Direction: Reproduce every line of the following items without changing any name, spelling, or line order.

Dataset entries:

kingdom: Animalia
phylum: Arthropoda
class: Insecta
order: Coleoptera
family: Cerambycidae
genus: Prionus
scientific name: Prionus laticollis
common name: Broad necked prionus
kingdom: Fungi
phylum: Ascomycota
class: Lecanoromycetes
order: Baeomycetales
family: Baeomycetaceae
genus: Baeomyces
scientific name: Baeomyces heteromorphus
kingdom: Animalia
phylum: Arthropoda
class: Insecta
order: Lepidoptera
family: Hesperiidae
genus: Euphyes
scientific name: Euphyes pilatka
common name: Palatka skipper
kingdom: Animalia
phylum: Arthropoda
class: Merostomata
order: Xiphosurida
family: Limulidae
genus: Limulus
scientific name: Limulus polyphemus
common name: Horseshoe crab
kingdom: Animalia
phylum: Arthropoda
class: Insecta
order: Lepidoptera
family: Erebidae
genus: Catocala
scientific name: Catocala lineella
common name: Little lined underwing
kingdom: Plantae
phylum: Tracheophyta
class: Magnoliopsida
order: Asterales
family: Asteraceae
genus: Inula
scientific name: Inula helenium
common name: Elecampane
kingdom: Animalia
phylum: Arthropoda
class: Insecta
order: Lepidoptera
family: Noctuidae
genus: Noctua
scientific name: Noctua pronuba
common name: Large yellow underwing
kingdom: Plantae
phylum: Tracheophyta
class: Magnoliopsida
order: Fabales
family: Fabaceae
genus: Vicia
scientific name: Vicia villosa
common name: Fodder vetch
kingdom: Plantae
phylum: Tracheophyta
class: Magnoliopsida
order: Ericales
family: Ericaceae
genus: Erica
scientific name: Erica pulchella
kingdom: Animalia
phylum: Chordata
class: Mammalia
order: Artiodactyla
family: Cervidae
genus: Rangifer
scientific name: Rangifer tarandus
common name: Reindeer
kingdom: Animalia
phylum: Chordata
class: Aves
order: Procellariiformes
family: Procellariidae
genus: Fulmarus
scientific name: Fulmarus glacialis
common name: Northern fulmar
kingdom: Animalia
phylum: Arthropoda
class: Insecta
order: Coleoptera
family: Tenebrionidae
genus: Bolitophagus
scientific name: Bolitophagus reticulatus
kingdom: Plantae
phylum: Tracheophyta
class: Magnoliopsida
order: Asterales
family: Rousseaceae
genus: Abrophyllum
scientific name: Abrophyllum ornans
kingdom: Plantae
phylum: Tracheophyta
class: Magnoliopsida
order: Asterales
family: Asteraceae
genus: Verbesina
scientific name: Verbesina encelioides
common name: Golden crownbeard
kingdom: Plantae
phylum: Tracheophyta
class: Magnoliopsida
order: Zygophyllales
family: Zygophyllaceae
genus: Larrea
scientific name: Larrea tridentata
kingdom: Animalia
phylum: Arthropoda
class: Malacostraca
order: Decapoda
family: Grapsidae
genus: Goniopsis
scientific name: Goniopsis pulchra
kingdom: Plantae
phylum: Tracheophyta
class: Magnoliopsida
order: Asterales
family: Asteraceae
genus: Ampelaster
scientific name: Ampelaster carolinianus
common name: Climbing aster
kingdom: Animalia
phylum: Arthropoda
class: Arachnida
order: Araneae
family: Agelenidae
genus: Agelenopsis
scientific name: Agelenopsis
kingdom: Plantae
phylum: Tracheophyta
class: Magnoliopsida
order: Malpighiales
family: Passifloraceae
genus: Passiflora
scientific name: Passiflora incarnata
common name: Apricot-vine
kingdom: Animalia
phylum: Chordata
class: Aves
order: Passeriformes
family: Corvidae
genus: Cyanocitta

Written reply:
kingdom: Animalia
phylum: Arthropoda
class: Insecta
order: Coleoptera
family: Cerambycidae
genus: Prionus
scientific name: Prionus laticollis
common name: Broad necked prionus
kingdom: Fungi
phylum: Ascomycota
class: Lecanoromycetes
order: Baeomycetales
family: Baeomycetaceae
genus: Baeomyces
scientific name: Baeomyces heteromorphus
kingdom: Animalia
phylum: Arthropoda
class: Insecta
order: Lepidoptera
family: Hesperiidae
genus: Euphyes
scientific name: Euphyes pilatka
common name: Palatka skipper
kingdom: Animalia
phylum: Arthropoda
class: Merostomata
order: Xiphosurida
family: Limulidae
genus: Limulus
scientific name: Limulus polyphemus
common name: Horseshoe crab
kingdom: Animalia
phylum: Arthropoda
class: Insecta
order: Lepidoptera
family: Erebidae
genus: Catocala
scientific name: Catocala lineella
common name: Little lined underwing
kingdom: Plantae
phylum: Tracheophyta
class: Magnoliopsida
order: Asterales
family: Asteraceae
genus: Inula
scientific name: Inula helenium
common name: Elecampane
kingdom: Animalia
phylum: Arthropoda
class: Insecta
order: Lepidoptera
family: Noctuidae
genus: Noctua
scientific name: Noctua pronuba
common name: Large yellow underwing
kingdom: Plantae
phylum: Tracheophyta
class: Magnoliopsida
order: Fabales
family: Fabaceae
genus: Vicia
scientific name: Vicia villosa
common name: Fodder vetch
kingdom: Plantae
phylum: Tracheophyta
class: Magnoliopsida
order: Ericales
family: Ericaceae
genus: Erica
scientific name: Erica pulchella
kingdom: Animalia
phylum: Chordata
class: Mammalia
order: Artiodactyla
family: Cervidae
genus: Rangifer
scientific name: Rangifer tarandus
common name: Reindeer
kingdom: Animalia
phylum: Chordata
class: Aves
order: Procellariiformes
family: Procellariidae
genus: Fulmarus
scientific name: Fulmarus glacialis
common name: Northern fulmar
kingdom: Animalia
phylum: Arthropoda
class: Insecta
order: Coleoptera
family: Tenebrionidae
genus: Bolitophagus
scientific name: Bolitophagus reticulatus
kingdom: Plantae
phylum: Tracheophyta
class: Magnoliopsida
order: Asterales
family: Rousseaceae
genus: Abrophyllum
scientific name: Abrophyllum ornans
kingdom: Plantae
phylum: Tracheophyta
class: Magnoliopsida
order: Asterales
family: Asteraceae
genus: Verbesina
scientific name: Verbesina encelioides
common name: Golden crownbeard
kingdom: Plantae
phylum: Tracheophyta
class: Magnoliopsida
order: Zygophyllales
family: Zygophyllaceae
genus: Larrea
scientific name: Larrea tridentata
kingdom: Animalia
phylum: Arthropoda
class: Malacostraca
order: Decapoda
family: Grapsidae
genus: Goniopsis
scientific name: Goniopsis pulchra
kingdom: Plantae
phylum: Tracheophyta
class: Magnoliopsida
order: Asterales
family: Asteraceae
genus: Ampelaster
scientific name: Ampelaster carolinianus
common name: Climbing aster
kingdom: Animalia
phylum: Arthropoda
class: Arachnida
order: Araneae
family: Agelenidae
genus: Agelenopsis
scientific name: Agelenopsis
kingdom: Plantae
phylum: Tracheophyta
class: Magnoliopsida
order: Malpighiales
family: Passifloraceae
genus: Passiflora
scientific name: Passiflora incarnata
common name: Apricot-vine
kingdom: Animalia
phylum: Chordata
class: Aves
order: Passeriformes
family: Corvidae
genus: Cyanocitta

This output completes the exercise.